Middle East and North Africa (MENA)

Main photo credit: Image © Terry Moore

The Middle East and North Africa (MENA) has always been an area of importance for the British Council.

Some of our earliest scholarships were awarded in the region, and our first ever overseas office opened in Cairo in 1938. 

The strategic importance of the area led to the rapid development of a network of offices and institutes across the region during the Second World War. 

Our years of activity have coincided with times of massive change, conflict and rapid development. Throughout this we have sought to build, strengthen and develop relationships and trust. 

An Early Focus of Activity

During the Second World War the region was a major focus for our operations, in which we quickly established many institutes and libraries, and supported a number of schools and colleges. 

As communications with London were difficult, activities across the region were managed from our office in Cairo during the war.

Following the war we endured severe budget cuts. This lead to dramatic reductions in our activities, and the closure of many premises.

However, in 1956 a special budget of £150,000 (equal to about £3.5 million today) was provided for expansion in the Middle East. This was the result of Government reviews into our activities, reinforcing the importance of the region to future British interests, and our unique role in developing relationships between the UK and countries in the region.

This grant allowed us to reopen in Libya and Morocco, and also enter into the Gulf States for the first time. 

English Teaching

During the Second World War we taught English directly to students and Allied serviceman. Although we usually used our own institutes, at times we had to be more flexible. When teaching in refugee camps we conducted lessons in the open air, using petrol tins for chairs, a door for a blackboard and limestone for chalk. 

Teaching activities were reduced after the war. We began to focus on teacher training as well, which allowed us to reach a wider number of students with limited resources.

The budget expansion of 1956 led to an increase in both our own teaching staff and school subsidies, whilst allowing us to arrange teaching training courses in the UK.

Funding from the Overseas Development Ministry (now DfID) and from charitable foundations allowed us to expand our work in the poorer nations in the region. We delivered a range of cooperative and educational aid projects, such as English training in technical subjects. 

We were able to run similar projects in wealthy nations by establishing ‘Paid Educational Services’, in which the national government would pay us to run educational projects.
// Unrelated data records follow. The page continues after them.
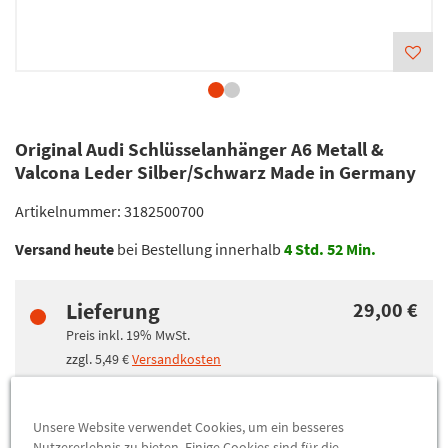
Original Audi Schlüsselanhänger A6 Metall &
Valcona Leder Silber/Schwarz Made in Germany
Artikelnummer:
3182500700
Versand heute
bei Bestellung innerhalb
4
Std.
52
Min.
Lieferung
29,00 €
Preis inkl.
19%
MwSt.
zzgl.
5,49 €
Versandkosten
Abholung
29,00 €
Unsere Website verwendet Cookies, um ein besseres
Nutzererlebnis zu bieten. Einige Cookies sind für die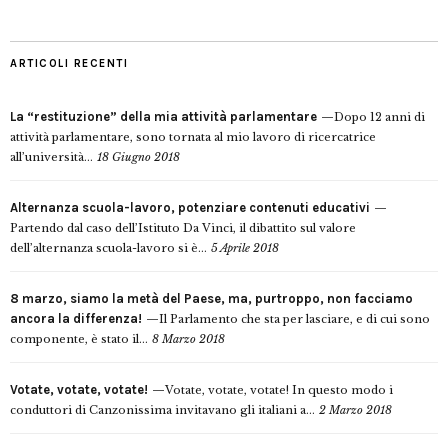
ARTICOLI RECENTI
La “restituzione” della mia attività parlamentare
Dopo 12 anni di
attività parlamentare, sono tornata al mio lavoro di ricercatrice
all’università...
18 Giugno 2018
Alternanza scuola-lavoro, potenziare contenuti educativi
Partendo dal caso dell’Istituto Da Vinci, il dibattito sul valore
dell’alternanza scuola-lavoro si è...
5 Aprile 2018
8 marzo, siamo la metà del Paese, ma, purtroppo, non facciamo
ancora la differenza!
Il Parlamento che sta per lasciare, e di cui sono
componente, è stato il...
8 Marzo 2018
Votate, votate, votate!
Votate, votate, votate! In questo modo i
conduttori di Canzonissima invitavano gli italiani a...
2 Marzo 2018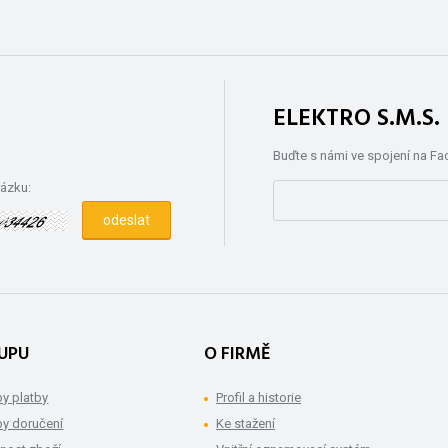
ELEKTRO S.M.S
Buďte s námi ve spojení na F
rázku:
UPU
O FIRMĚ
y platby
Profil a historie
y doručení
Ke stažení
One of the first was the establishment of the English Learning Centre at King Abdul-Aziz University in 1975.

Building Relationships

Events like the Suez Crisis of 1956, or the Aden Emergency in the late 1960s put pressure on our activities, described by some as ‘culturally imperialist’. 

Sometimes it has taken us time to earn the trust of local governments. Our first office in what is now the United Arab Emirates was in Dubai, which offended the federal government of Abu Dhabi. By responding to the needs of the federal states, for example by teaching Arabic to the expatriate community, we were eventually able to extend operations throughout the area. 

The security situation in the Middle East and North Africa means that work there is sometimes challenging, but we have maintained a consistent presence through difficult times. When necessary, we have temporarily left a country – from Egypt and Syria in 1956, Iraq in 1967, and Libya in 1973. Despite this, we subsequently returned to all, allowing us to build trust, create opportunities and form stronger relations between the UK and the region as a whole.